Main Objective - Given the dataset, predict what crop would be best for the farmer to grow based on the GEOLOCATION, SEASON, and PRICE.
Google Drive Link to PRESENTATION - https://drive.google.com/file/d/1LpEpS8UwJEYW2oEzXKBKVCIRTFizKX4h/view?usp=drive_link
Given references and datasets are -
- Rainfall in India
- Historical weather data for Indian cities
- Crop recommendation dataset
- All agriculture datasets for India
- Major Soil type of India Map
Data preprocessing becomes one of the most important steps since there is no proper correlation between the datasets. Code available in Data_Processing_district_wise_weather_data.ipynb file.
Data preprocessing steps done -
- Weather Data Indian Cities - Combined datasets of the given Indian cities into a single dataset that includes average value of tavg, tmin, tmax for each month from year 2018 to 2022 (5 years).
- Transposed Rainfall in India dataset to put months row wise instead of column wise, similar to the previous dataset. Done in order to combimne rainfall parameter of the cities.
- Created a new dataset on own that includes soil type, Ph level, Nitrogen, Phosphorus, Potassium ratios of soil of each of the cities (referred given map as well). Done in order to correlate with crops given in crop recommendation dataset.
- Finally, we combined all the datasets into a single one upon which our models were trained. The dataset includes Month, tavg, tmin, tmax, prcp, city, State, Rainfall, Soil Type, Ph level, Nitrogen, Phosphorous, Potassium.
We created two models, one based on Machine Learning - K Nearest Neighbors, and another based on Deep Learning - Artificial Neural Networks. Code in model_training.ipynb file.

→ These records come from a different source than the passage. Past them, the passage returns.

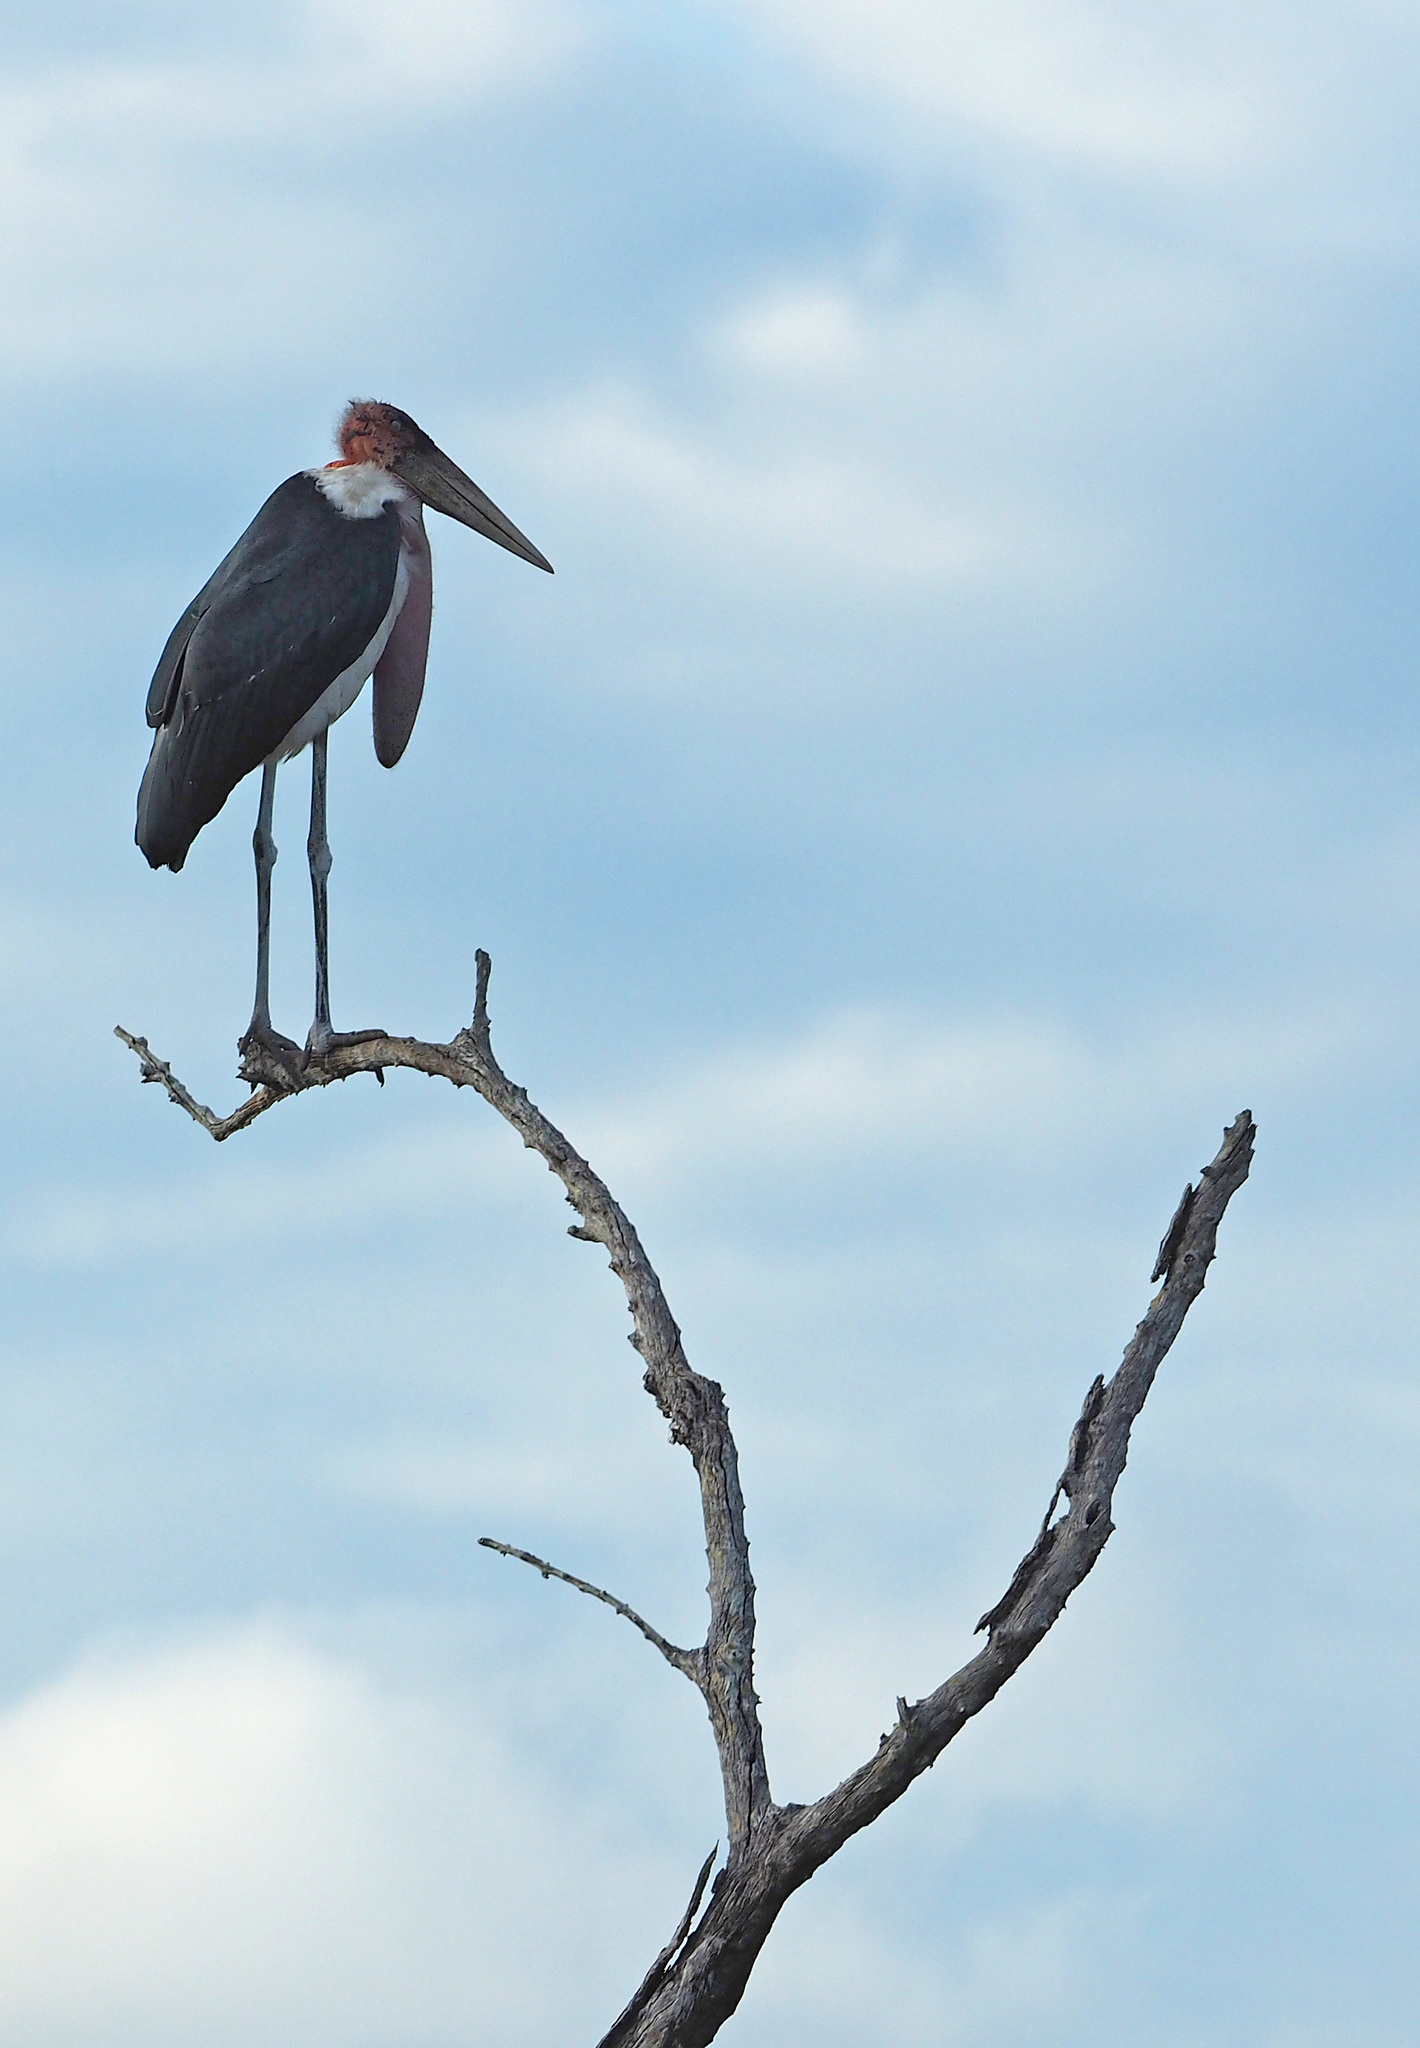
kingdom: Animalia
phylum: Chordata
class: Aves
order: Ciconiiformes
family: Ciconiidae
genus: Leptoptilos
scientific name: Leptoptilos crumenifer
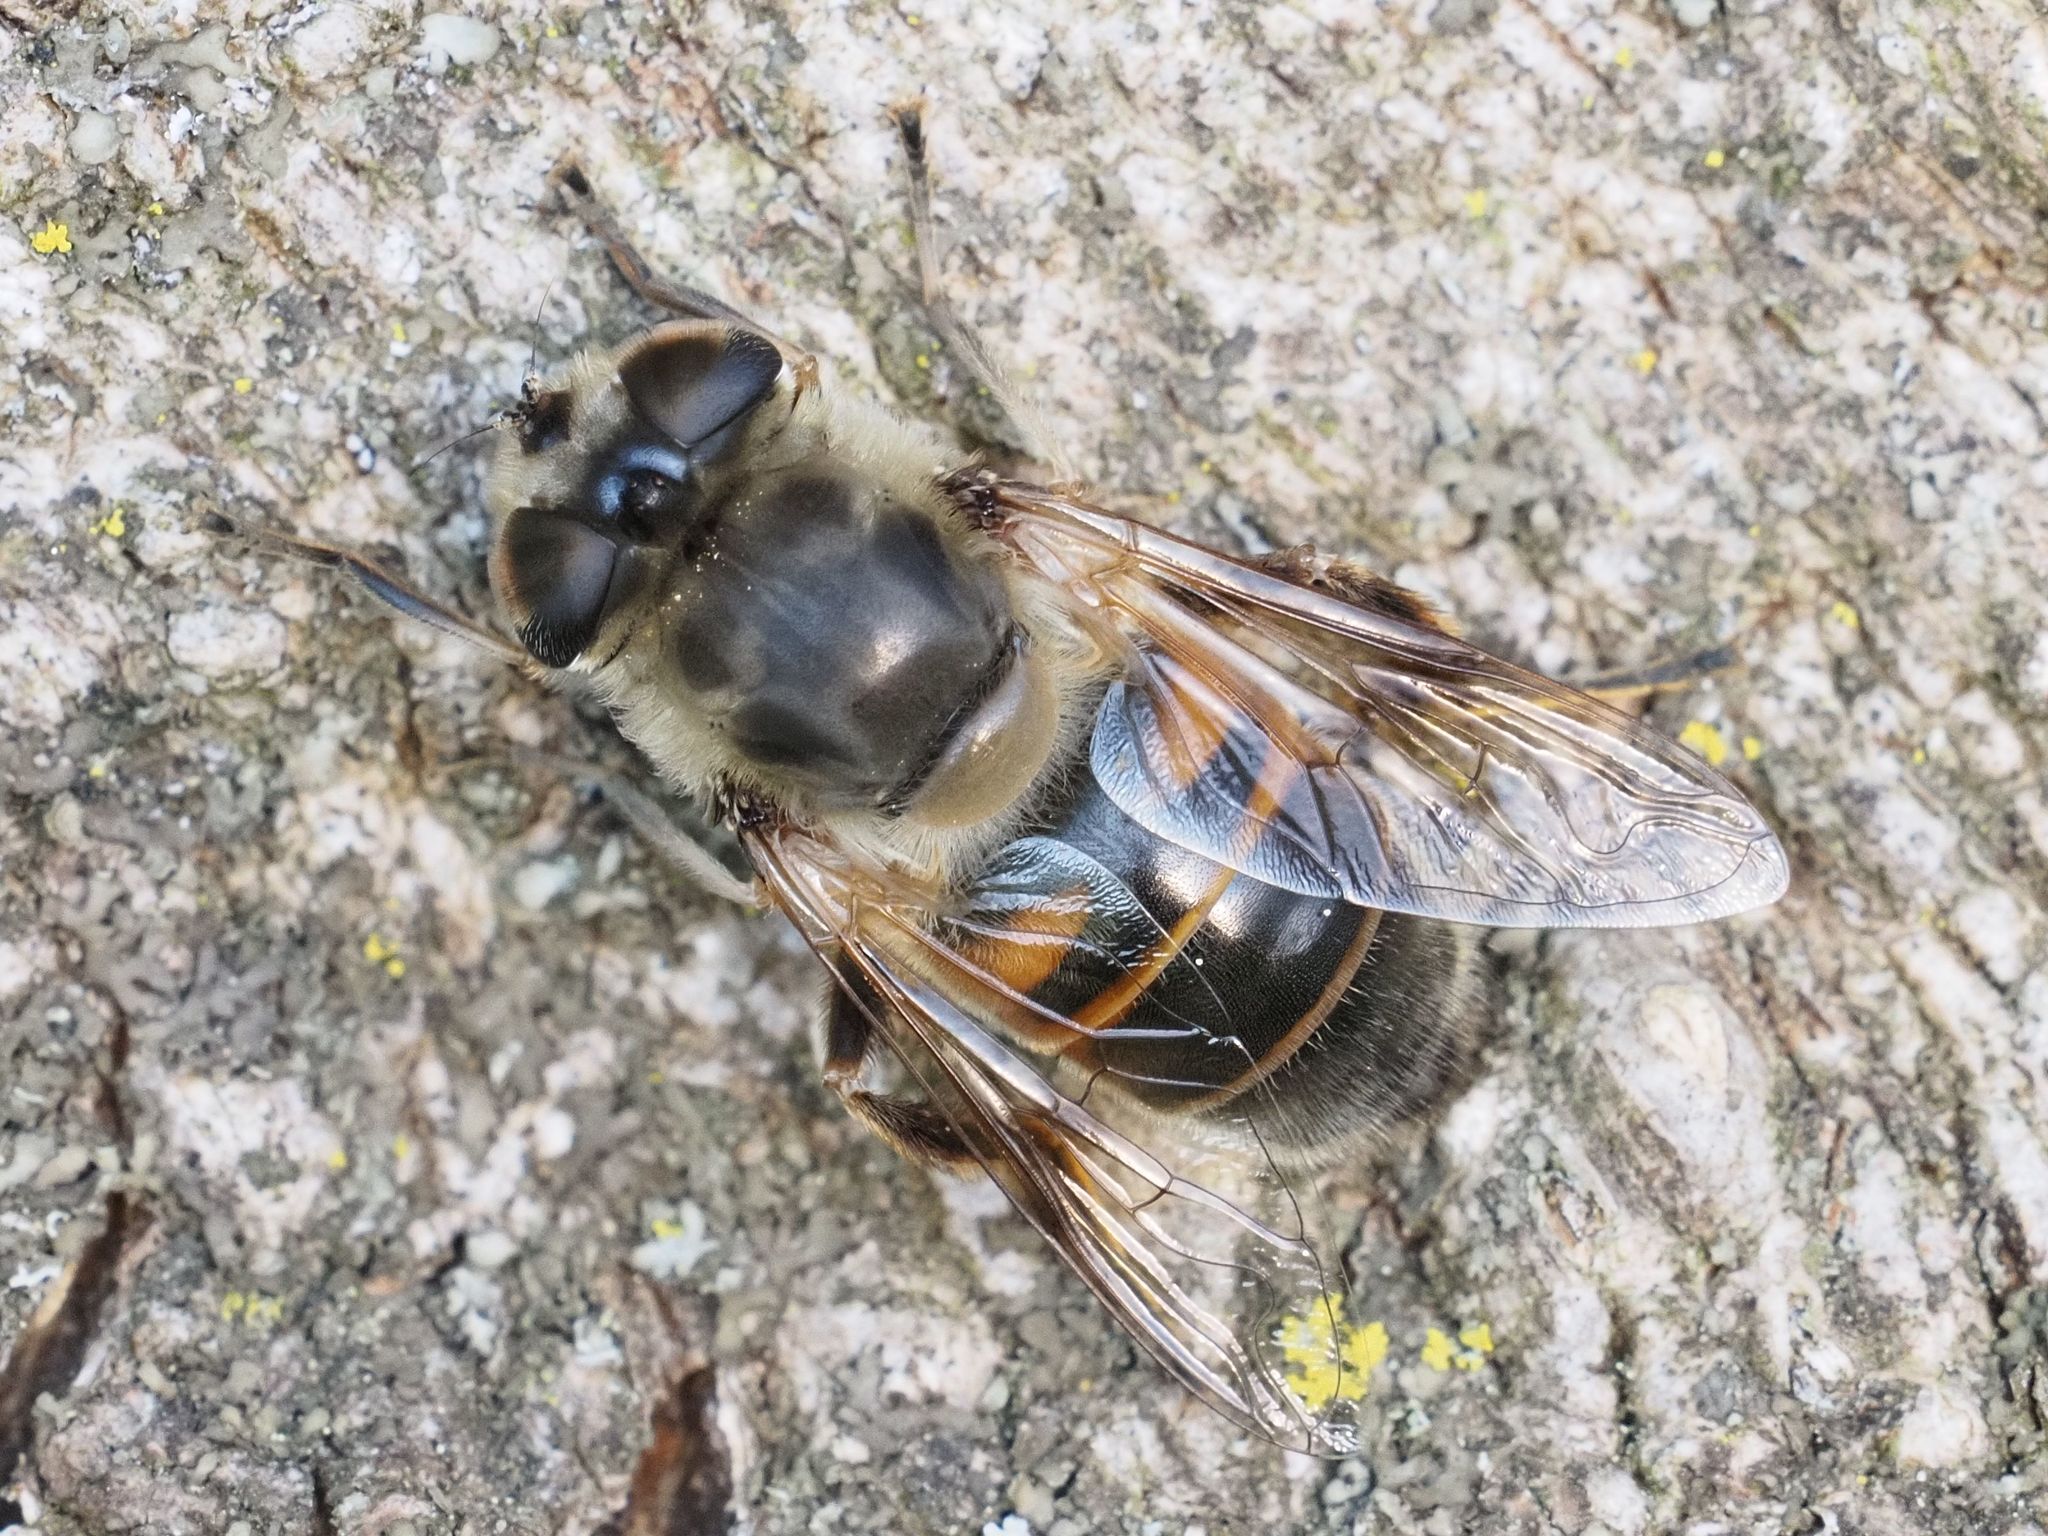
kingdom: Animalia
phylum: Arthropoda
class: Insecta
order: Diptera
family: Syrphidae
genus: Eristalis
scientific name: Eristalis tenax
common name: Drone fly
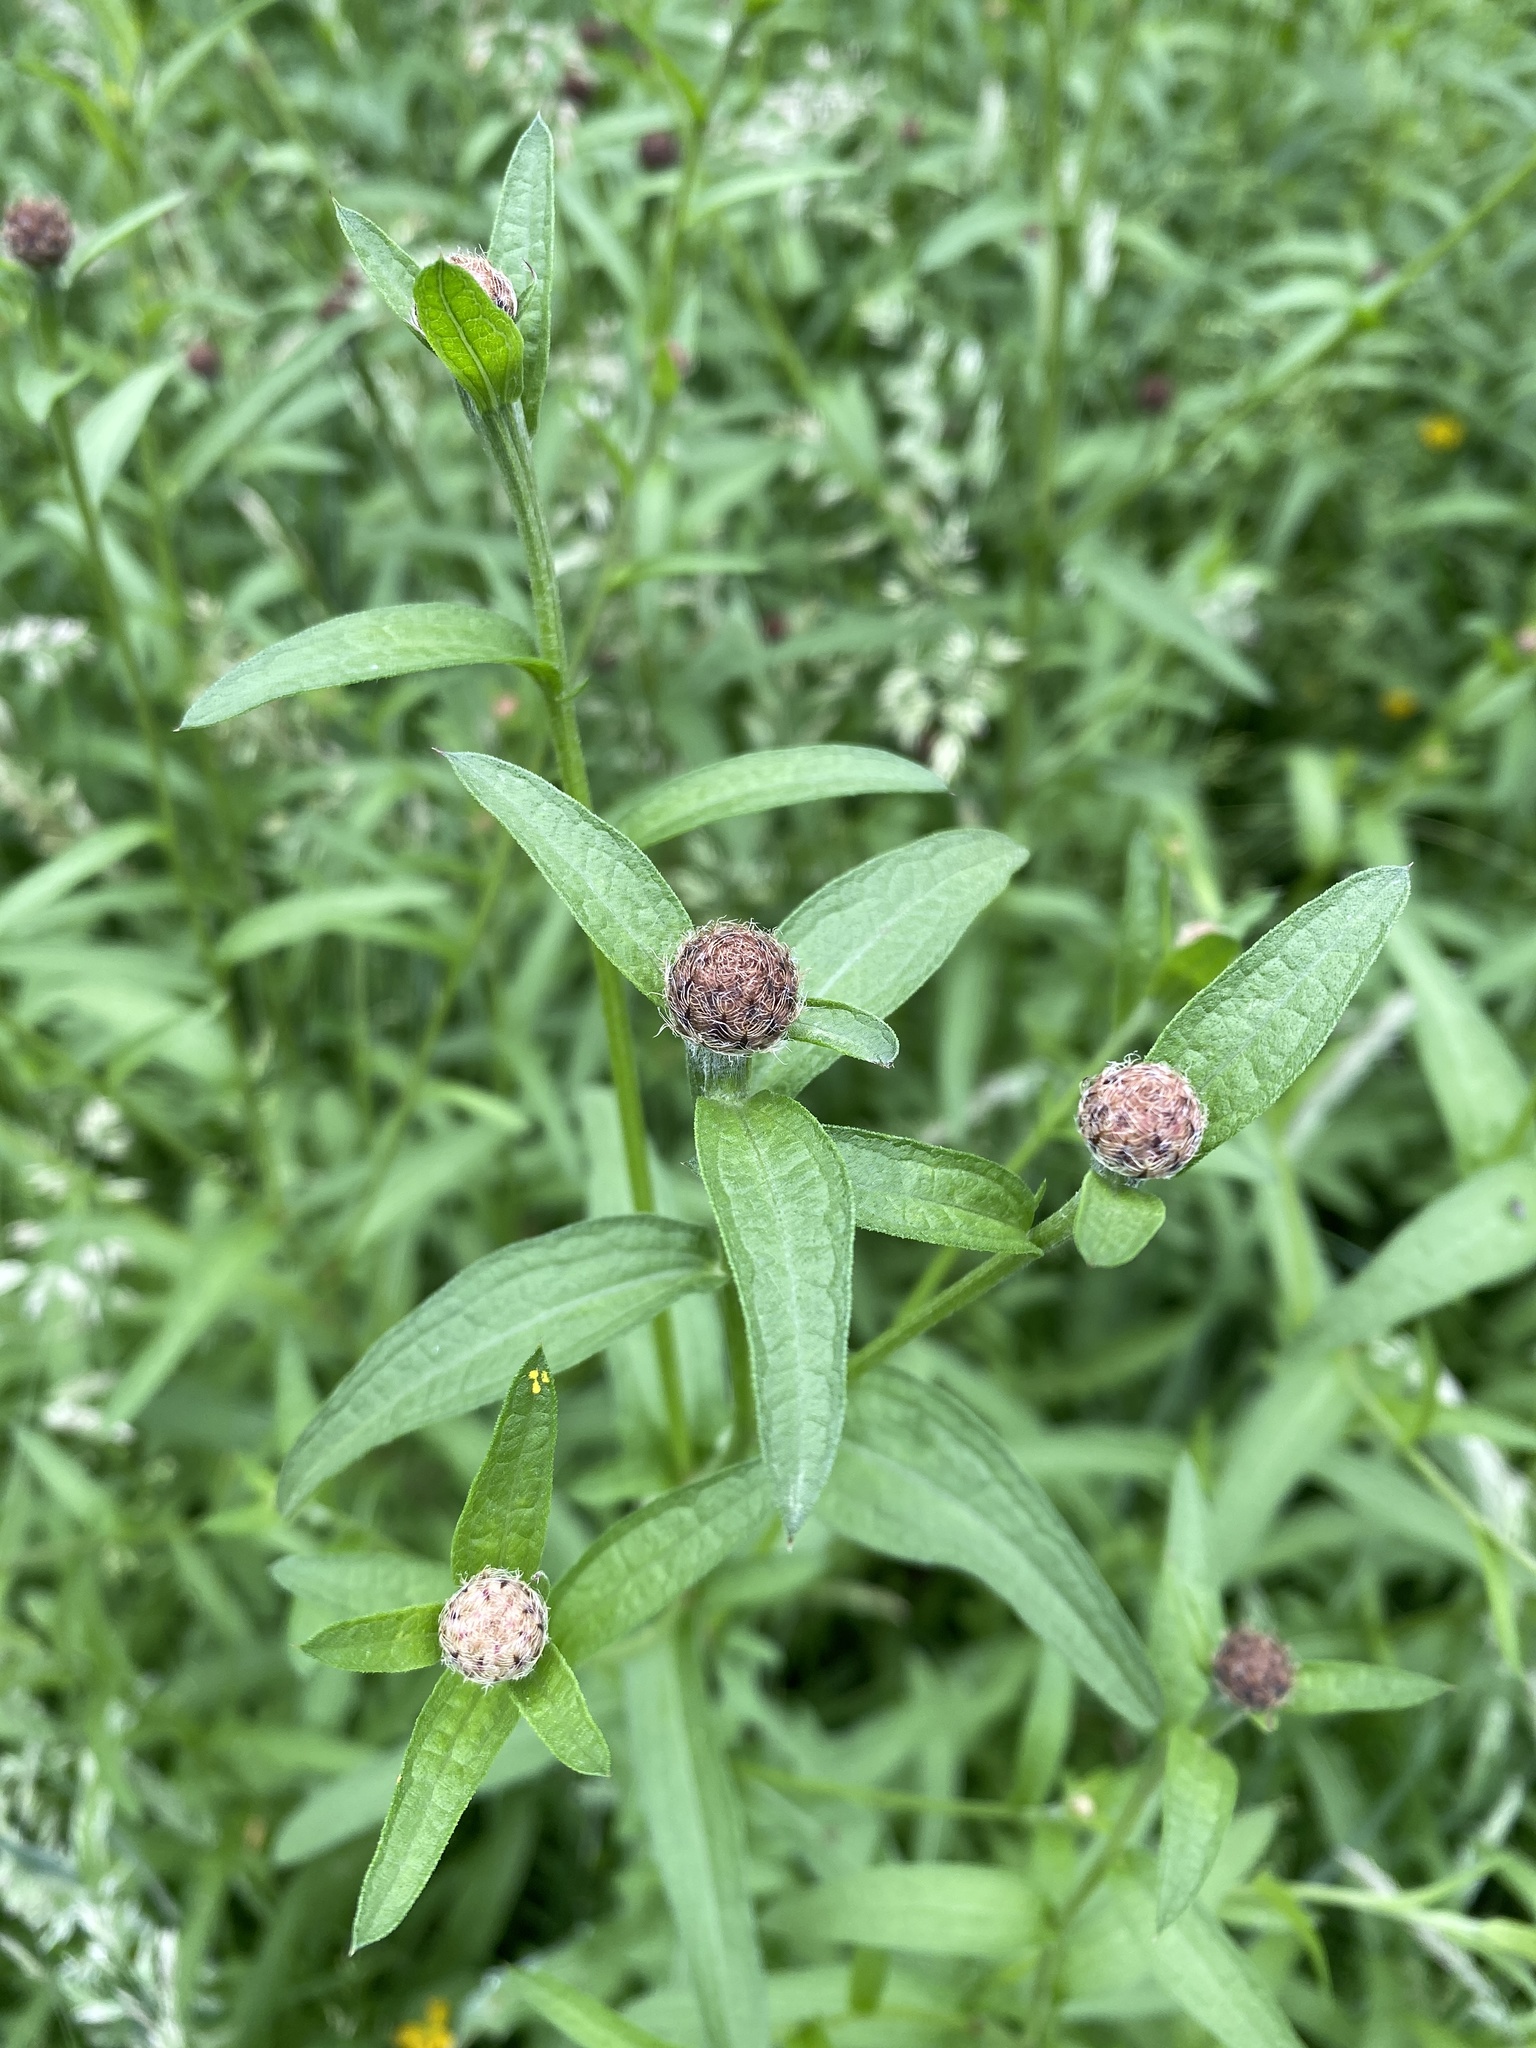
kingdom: Plantae
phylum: Tracheophyta
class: Magnoliopsida
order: Asterales
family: Asteraceae
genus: Centaurea
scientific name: Centaurea nigra
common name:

The deep learning model gave us a main crop that should be grown based on user input, and K - NN gave us some other alternative crops that can be grown along with the main crop.
ANN model architecture -
- Model made using Tensorflow.
- First hidden layer neuron units - 32, activation = relu.
- Second hidden layer neuron units - 128, activation = relu.
- Output layer neuron units - 22, each corresponding to the 22 crops, activation = softmax.
- Optimizer = Adam, Loss = Categorical Cross Entropy, Metrics = Accuracy.
- Batch size = 32, Epochs = 100.
We get an accuracy of around 98 percent during training.
KNN model architecture -
- Model made using sklearn.
- No. of neighbors = 100.
- Weights = uniform, algorithm = auto, metrics = minkowski.
Output predicted by ANN and KNN is the same i.e. the main crop.
We have created a front end user friendly interface for the user to interact with our models. We have done it using streamlit framework of Python. A framework used to build and share data apps. Code in app.py file.
The user inputs Location, Start month, End month (which constitute season together). The model then outputs the main crop, other alternative crops, price of each of the crops, Nitrogen Phosphorous Potassium rations of soil required.
Therefore, this output covers the main objective - predict what crop would be best for the farmer to grow based on the GEOLOCATION, SEASON, and PRICE, and making a user friendly interface. It also covers brownie points - Suggest a variety of crops that could be cultivated for the geolocations provided in the dataset and rank them according to the sales price, and improve model by factoring in the various types of soil found in various parts of India and its general nutritional composition.
File back.py contains all the functions required for the user interface to work such as graphs, crops output, etc.
This concludes our solution to the given problem statement.